Her bony fingers cut into the pork on her plate and when she had finished there were all these tiny pieces of meat. Agnes had forgotten that she had false teeth and was unable to chew properly. The teeth she was wearing had come from Staggie’ the rag and bone man. He collected the dentures from deceased or from people who had got other dentures after their gums had shrunk with age.’
Agnes wondered how many people had tried the teeth on for size in Staggie’s shop.’
She put the thought out of her head then carried on eating her meal.’
When they were all finished Agnes served up some apple pie and custard.
“We are getting spoiled this day said Eddie as he tucked into his food.’
“It is lovely to have someone to talk to said Sarah as Tom filled up another kettle for more tea.’
Tom realised then how a simple meal could bring people together; his parent’s unselfish act had brought so much to one old lady and his mother’s cousin.
It was now seven fifteen so Tom cleaned his teeth and went to his room to put on a shirt he put on a jacket as well as it was getting colder outside of a night time now.’
He said goodbye to everyone and made his way over to his friend Mickey’s house.’
Looking down the street he saw Colin still working on the last two houses on his side.
It would be well after nine o’clock before he was finished.
Mickey came to the door wearing a new shirt.
“When did you get that?’
My Ma’ bought it for me.’
“I got a job today as well.’
“It’s up the Grainger Market on one of the fruit and veg stalls; you wouldn’t believe the amount of women that come through.’

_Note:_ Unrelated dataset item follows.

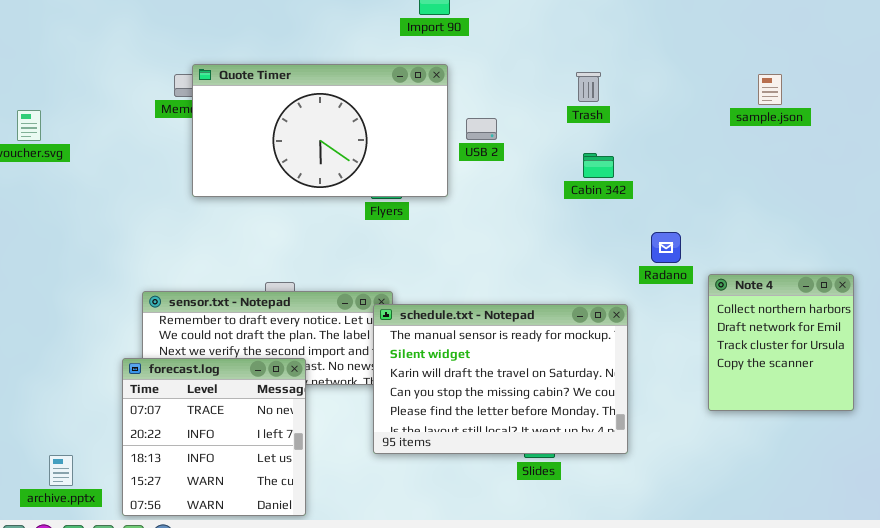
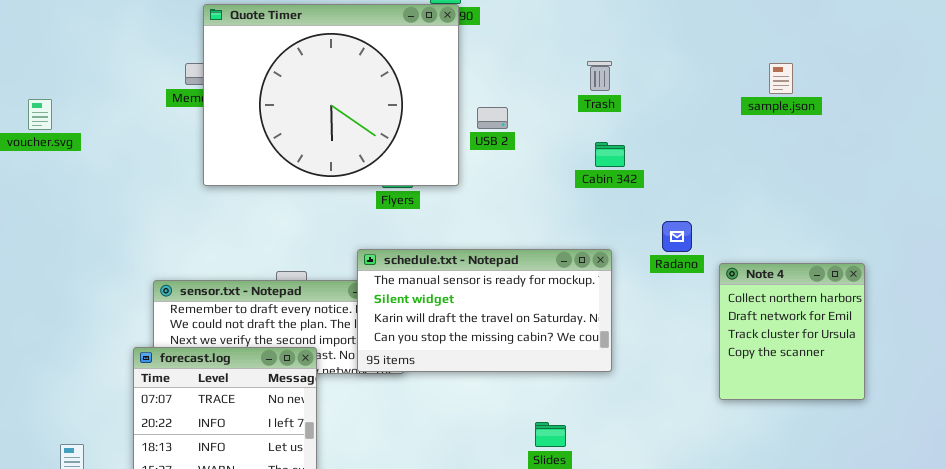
Quote Timer: [192,64,448,197] -> [203,4,459,186], resized
schedule.txt - Notepad: [373,304,628,454] -> [357,249,612,372], moved, resized

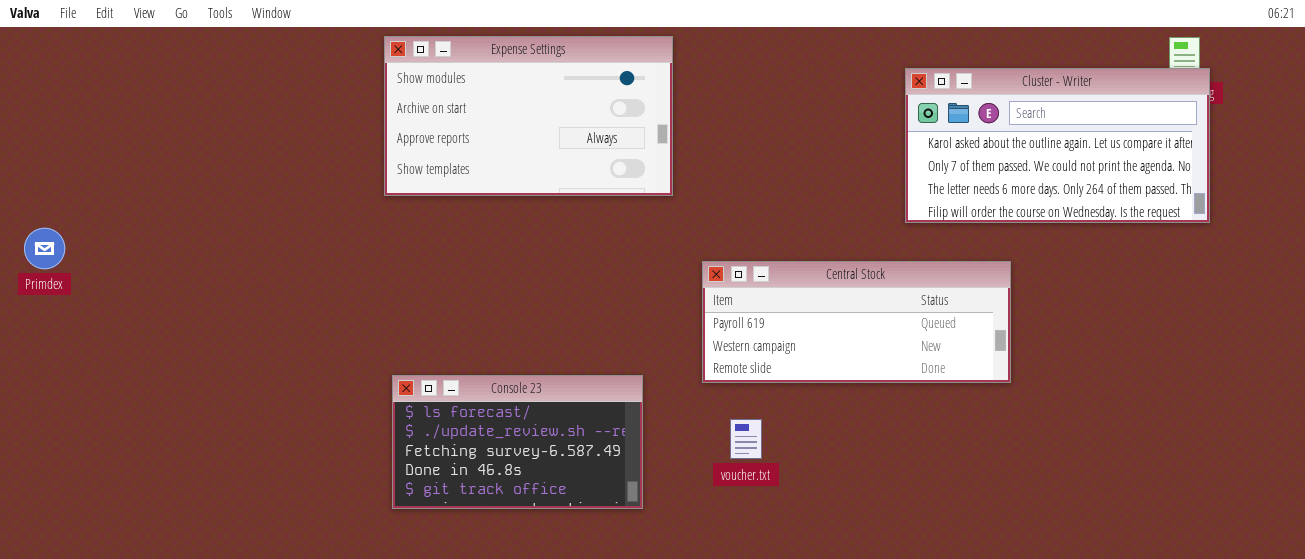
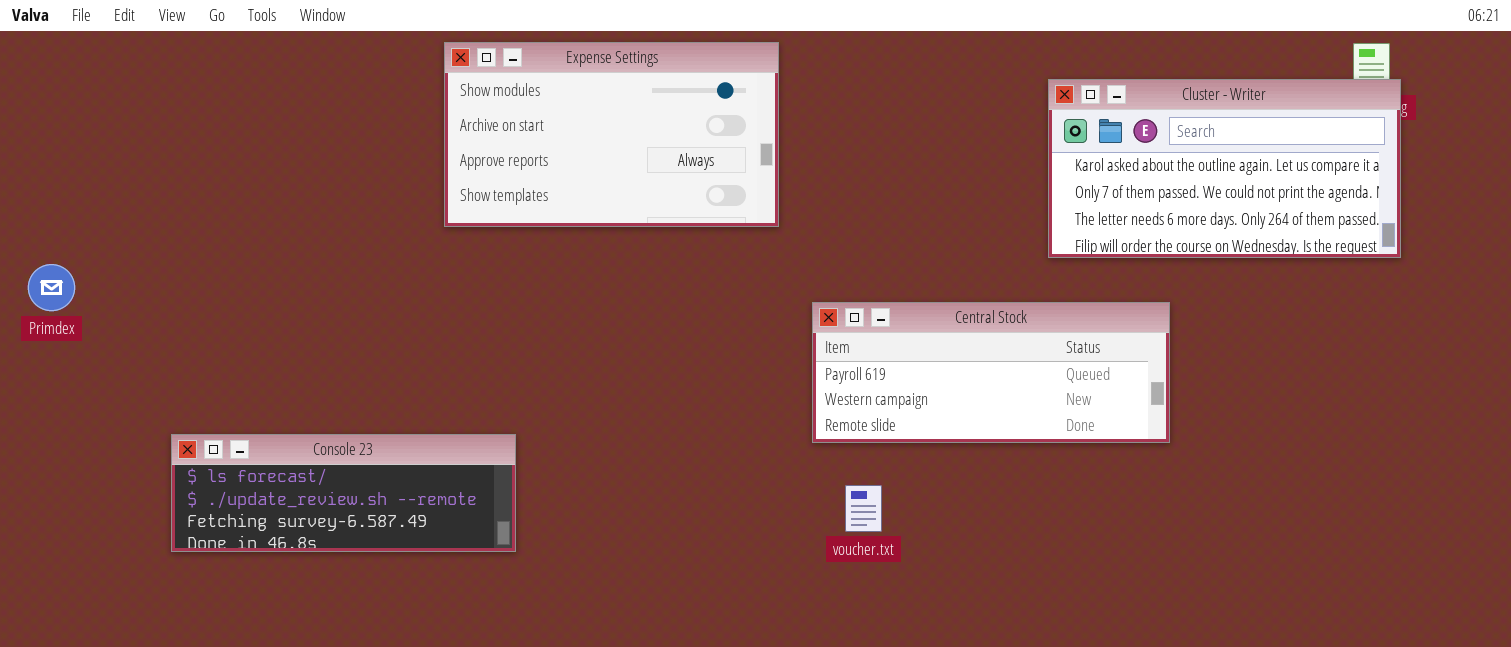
Console 23: [392,375,643,509] -> [171,434,516,552], moved, resized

“Is that all you can think about Mickey.’
“Is there anything else?’
They walked along Saville Street past the Ballarat, the Sir Colin Campbell, and the Garrick’s head before crossing the road to Uncle Toms Cabin.
They made their way to the bar and ordered two pints of Younger’s Tartan special. It came in a can and was a nice reddish coloured beer. It wasn’t as strong as Double Brown ale which was a very strong beer.’
The cans were just short of a pint and cost two bob each. The cans were poured into a heavy crinkled glasses and was favoured be many of the teenagers who frequented the bar. They walked through into the back and into the snug where women were allowed to drink and there was music playing.
Some older couples were dancing as they made their way to a table and sat down.
Looking around there was a game of dominoes being played by a few pensioners and the local darts team had a game going on.